Returning to the questions with which we began, is it possible that the Lord has allowed this pandemic so the genuineness of our faith might be proved? Is it possible he has allowed this pandemic so our faith might be rekindled? Is it possible he has allowed this pandemic so we might devote ourselves anew to reading the Scriptures, to adoring the Eucharist, and to the communal Christian life (cf. Acts 2:42)? To my mind, the answer to each of these questions is a resounding, “Yes.”
Already, several people have contacted me to talk about some of the unexpected blessings they have found in these days of sheltering in place. These include a heightened recognition of their longing for God, especially in Holy Communion; a deeper appreciation for the presence of God in the sacred writings of the Bible; an unexpected desire to be with the members of the parish again; a satisfaction that has come from spending more time with family; and a sense of peace from not being frantically busy all of the time.
While the pandemic itself is a great tragedy for humanity, these are no small blessings God has already brought about through it. It will remain for us to learn these lessons well, and not to forgot them. Once we are able to gather again at the altar of God, it will remain for us to imitate those first Christians who “devoted themselves to the teaching of the apostles and to the communal life, to the breaking of bread and to the prayers” (Acts 2:42).
While these blessings may not be useful according to the standards of the world because they will not make us more efficient or bring about economic prosperity, according to the standards of God and the Christian life, they are of infinite use because through them we will “attain the goal of [our] faith, the salvation of [our] souls” (I Peter 1:9). This is why, having seen these same sorts of blessings brought about by God after several disasters in his own lifetime, Saint Jerome said, “Let calamity strike, let every kind of disaster fall, as long as after the catastrophe Christ comes.”
While we remain at home and until we gather together again, let us use this time well by heeding the promptings of the Holy Spirit to more time in prayer, to more time spent reading the Word of God, and to more time in the community of our families.
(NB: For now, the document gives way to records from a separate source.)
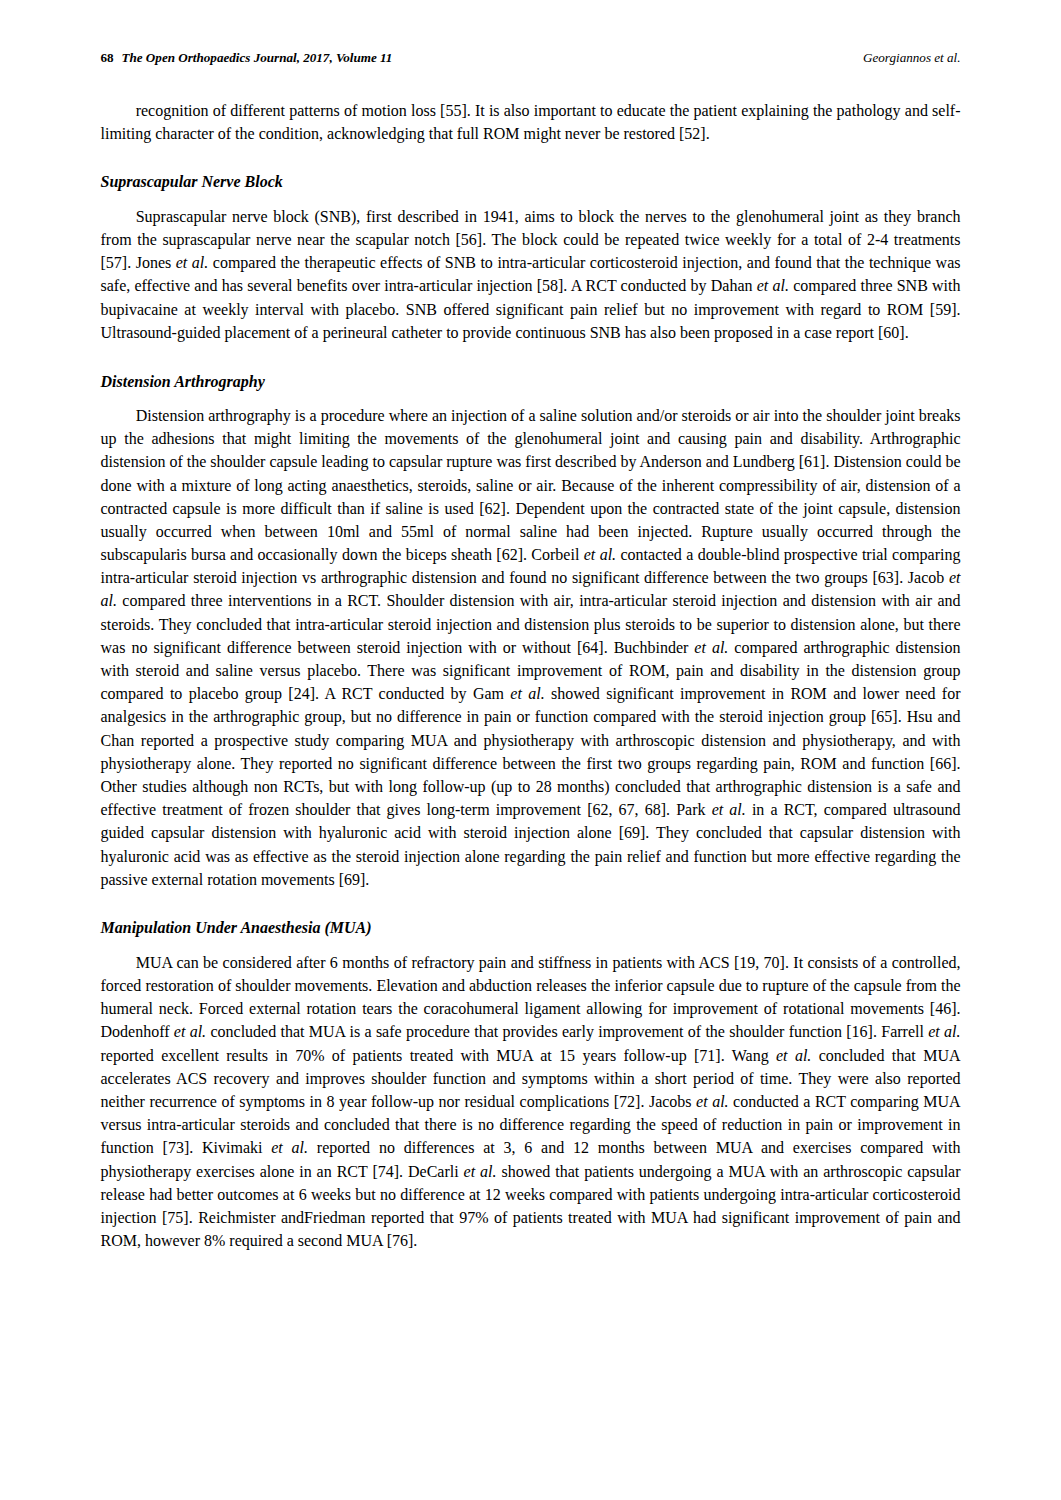68 The Open Orthopaedics Journal, 2017, Volume 11
Georgiannos et al.
recognition of different patterns of motion loss [55]. It is also important to educate the patient explaining the pathology and self-limiting character of the condition, acknowledging that full ROM might never be restored [52].
Suprascapular Nerve Block
Suprascapular nerve block (SNB), first described in 1941, aims to block the nerves to the glenohumeral joint as they branch from the suprascapular nerve near the scapular notch [56]. The block could be repeated twice weekly for a total of 2-4 treatments [57]. Jones et al. compared the therapeutic effects of SNB to intra-articular corticosteroid injection, and found that the technique was safe, effective and has several benefits over intra-articular injection [58]. A RCT conducted by Dahan et al. compared three SNB with bupivacaine at weekly interval with placebo. SNB offered significant pain relief but no improvement with regard to ROM [59]. Ultrasound-guided placement of a perineural catheter to provide continuous SNB has also been proposed in a case report [60].
Distension Arthrography
Distension arthrography is a procedure where an injection of a saline solution and/or steroids or air into the shoulder joint breaks up the adhesions that might limiting the movements of the glenohumeral joint and causing pain and disability. Arthrographic distension of the shoulder capsule leading to capsular rupture was first described by Anderson and Lundberg [61]. Distension could be done with a mixture of long acting anaesthetics, steroids, saline or air. Because of the inherent compressibility of air, distension of a contracted capsule is more difficult than if saline is used [62]. Dependent upon the contracted state of the joint capsule, distension usually occurred when between 10ml and 55ml of normal saline had been injected. Rupture usually occurred through the subscapularis bursa and occasionally down the biceps sheath [62]. Corbeil et al. contacted a double-blind prospective trial comparing intra-articular steroid injection vs arthrographic distension and found no significant difference between the two groups [63]. Jacob et al. compared three interventions in a RCT. Shoulder distension with air, intra-articular steroid injection and distension with air and steroids. They concluded that intra-articular steroid injection and distension plus steroids to be superior to distension alone, but there was no significant difference between steroid injection with or without [64]. Buchbinder et al. compared arthrographic distension with steroid and saline versus placebo. There was significant improvement of ROM, pain and disability in the distension group compared to placebo group [24]. A RCT conducted by Gam et al. showed significant improvement in ROM and lower need for analgesics in the arthrographic group, but no difference in pain or function compared with the steroid injection group [65]. Hsu and Chan reported a prospective study comparing MUA and physiotherapy with arthroscopic distension and physiotherapy, and with physiotherapy alone. They reported no significant difference between the first two groups regarding pain, ROM and function [66]. Other studies although non RCTs, but with long follow-up (up to 28 months) concluded that arthrographic distension is a safe and effective treatment of frozen shoulder that gives long-term improvement [62, 67, 68]. Park et al. in a RCT, compared ultrasound guided capsular distension with hyaluronic acid with steroid injection alone [69]. They concluded that capsular distension with hyaluronic acid was as effective as the steroid injection alone regarding the pain relief and function but more effective regarding the passive external rotation movements [69].
Manipulation Under Anaesthesia (MUA)
MUA can be considered after 6 months of refractory pain and stiffness in patients with ACS [19, 70]. It consists of a controlled, forced restoration of shoulder movements. Elevation and abduction releases the inferior capsule due to rupture of the capsule from the humeral neck. Forced external rotation tears the coracohumeral ligament allowing for improvement of rotational movements [46]. Dodenhoff et al. concluded that MUA is a safe procedure that provides early improvement of the shoulder function [16]. Farrell et al. reported excellent results in 70% of patients treated with MUA at 15 years follow-up [71]. Wang et al. concluded that MUA accelerates ACS recovery and improves shoulder function and symptoms within a short period of time. They were also reported neither recurrence of symptoms in 8 year follow-up nor residual complications [72]. Jacobs et al. conducted a RCT comparing MUA versus intra-articular steroids and concluded that there is no difference regarding the speed of reduction in pain or improvement in function [73]. Kivimaki et al. reported no differences at 3, 6 and 12 months between MUA and exercises compared with physiotherapy exercises alone in an RCT [74]. DeCarli et al. showed that patients undergoing a MUA with an arthroscopic capsular release had better outcomes at 6 weeks but no difference at 12 weeks compared with patients undergoing intra-articular corticosteroid injection [75]. Reichmister andFriedman reported that 97% of patients treated with MUA had significant improvement of pain and ROM, however 8% required a second MUA [76].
If we do this, our faith truly can be rekindled, some great good will come out of this calamity, and we will “grasp and rightly understand in what font [we] have been reborn, by whose Spirit [we] have been renewed, [and] by whose Blood [we] have been redeemed.” Amen.
 Saint John Chrysostom, Homilies on Romans, 15. In Thomas C. Oden, et al, eds., Ancient Christian Commentary on Scripture, Vol. VI: Romans (Downers Grove, Illinois: Inter Varsity Press, 1998), 225.
 Cf. Roman Missal, Collect for the Second Sunday of Easter.
 Saint Jerome, Homilies on the Psalms, 6. In Thomas C. Oden, et al, eds., Ancient Christian Commentary on Scripture, Vol. VI: Romans (Downers Grove, Illinois: Inter Varsity Press, 1998), 225-226.
 Roman Missal, Collect for the Second Sunday of Easter.